> [What is required]: Leave out any pictures and transcribe all other data below exactly.

> [Data block]:

::::::::

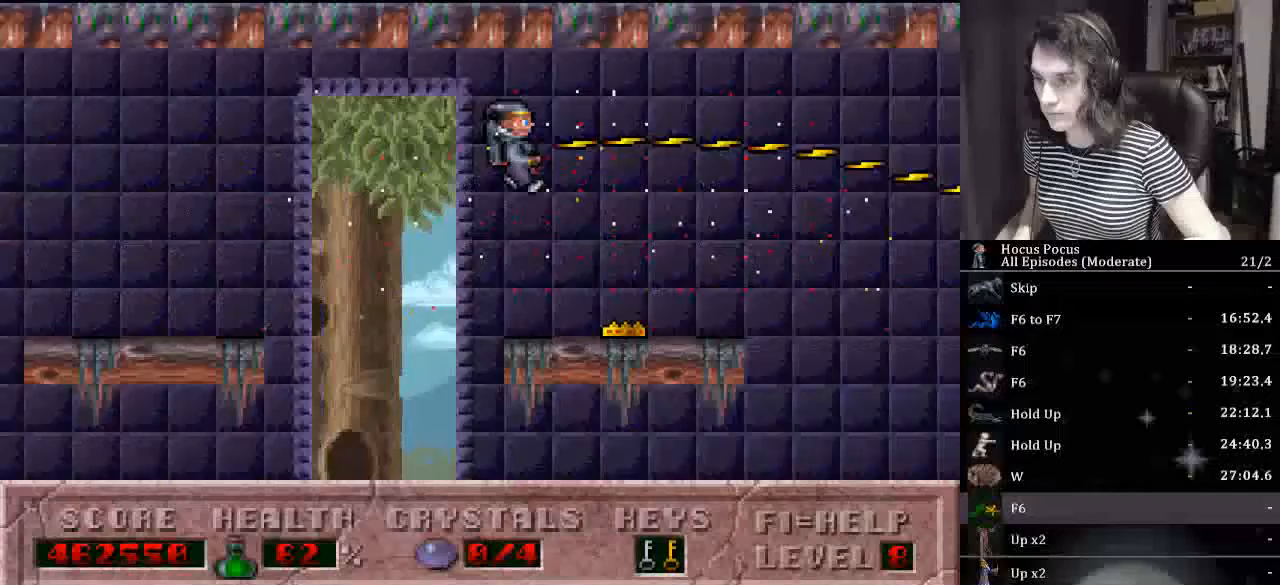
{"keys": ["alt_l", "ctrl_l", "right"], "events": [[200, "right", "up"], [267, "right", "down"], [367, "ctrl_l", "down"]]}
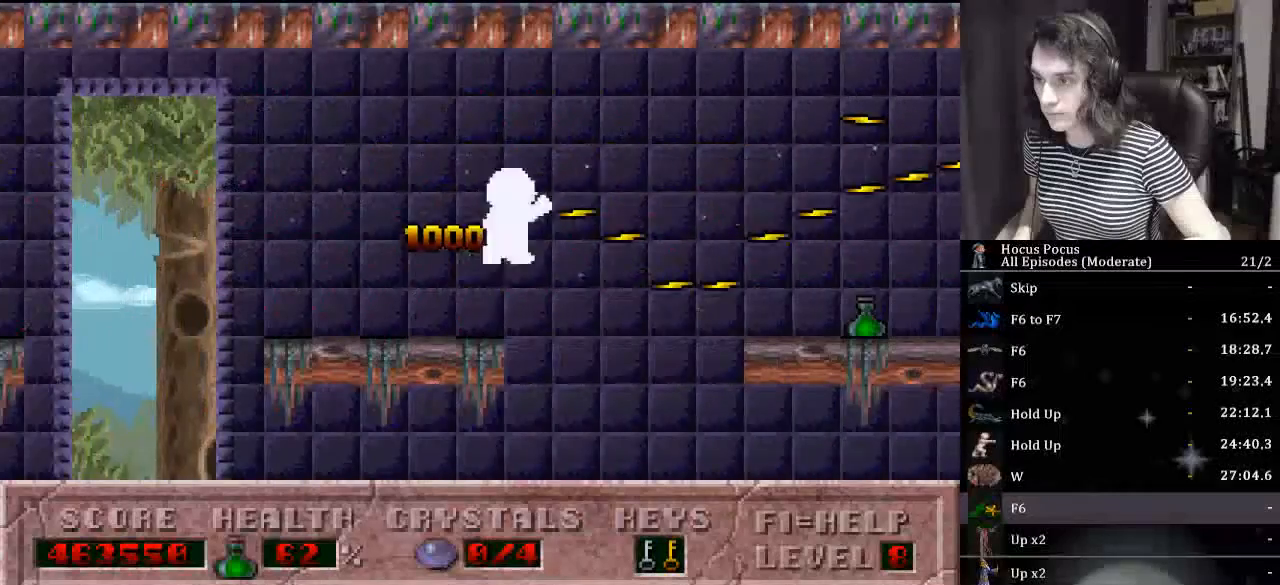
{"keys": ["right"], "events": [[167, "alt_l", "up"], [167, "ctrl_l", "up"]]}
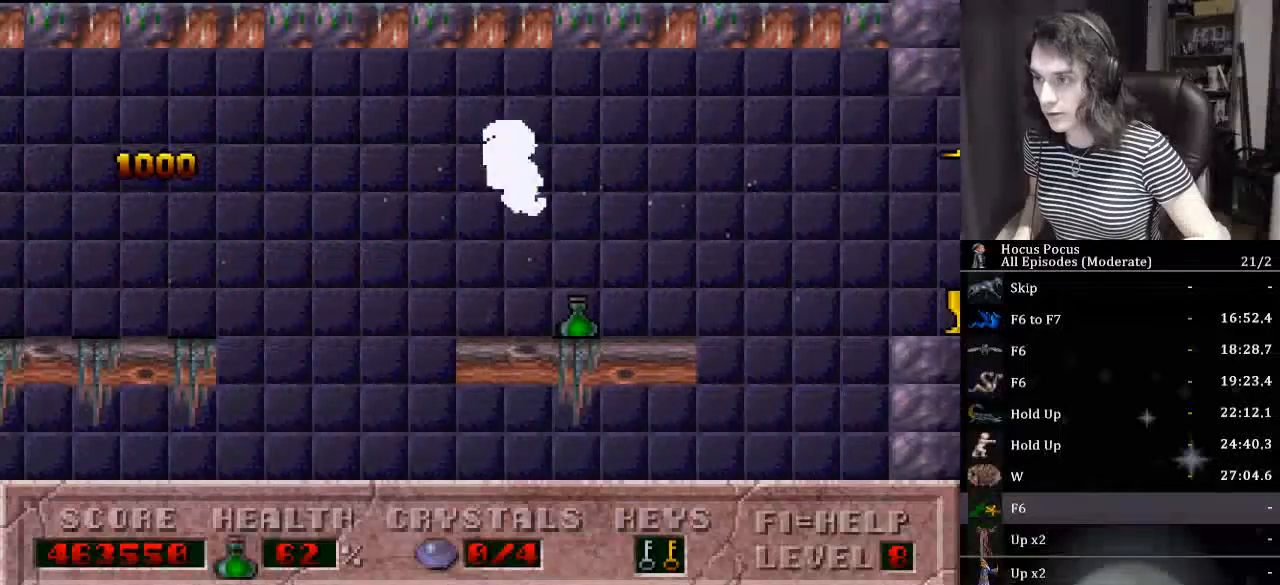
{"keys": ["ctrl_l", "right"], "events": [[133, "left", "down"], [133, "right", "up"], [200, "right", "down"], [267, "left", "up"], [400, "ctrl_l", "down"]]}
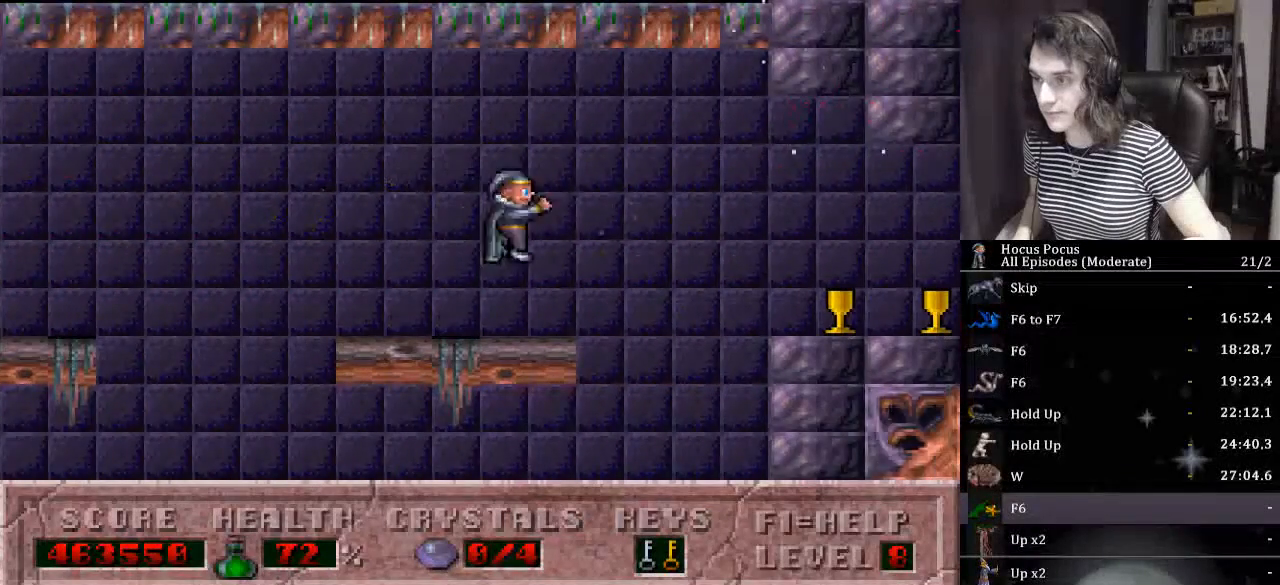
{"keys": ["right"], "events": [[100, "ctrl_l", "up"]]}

::::::::

> [Your response]:
{"keys": ["alt_l", "ctrl_l", "right"], "events": [[200, "right", "up"], [267, "right", "down"], [367, "ctrl_l", "down"]]}
{"keys": ["right"], "events": [[167, "alt_l", "up"], [167, "ctrl_l", "up"]]}
{"keys": ["ctrl_l", "right"], "events": [[133, "left", "down"], [133, "right", "up"], [200, "right", "down"], [267, "left", "up"], [400, "ctrl_l", "down"]]}
{"keys": ["right"], "events": [[100, "ctrl_l", "up"]]}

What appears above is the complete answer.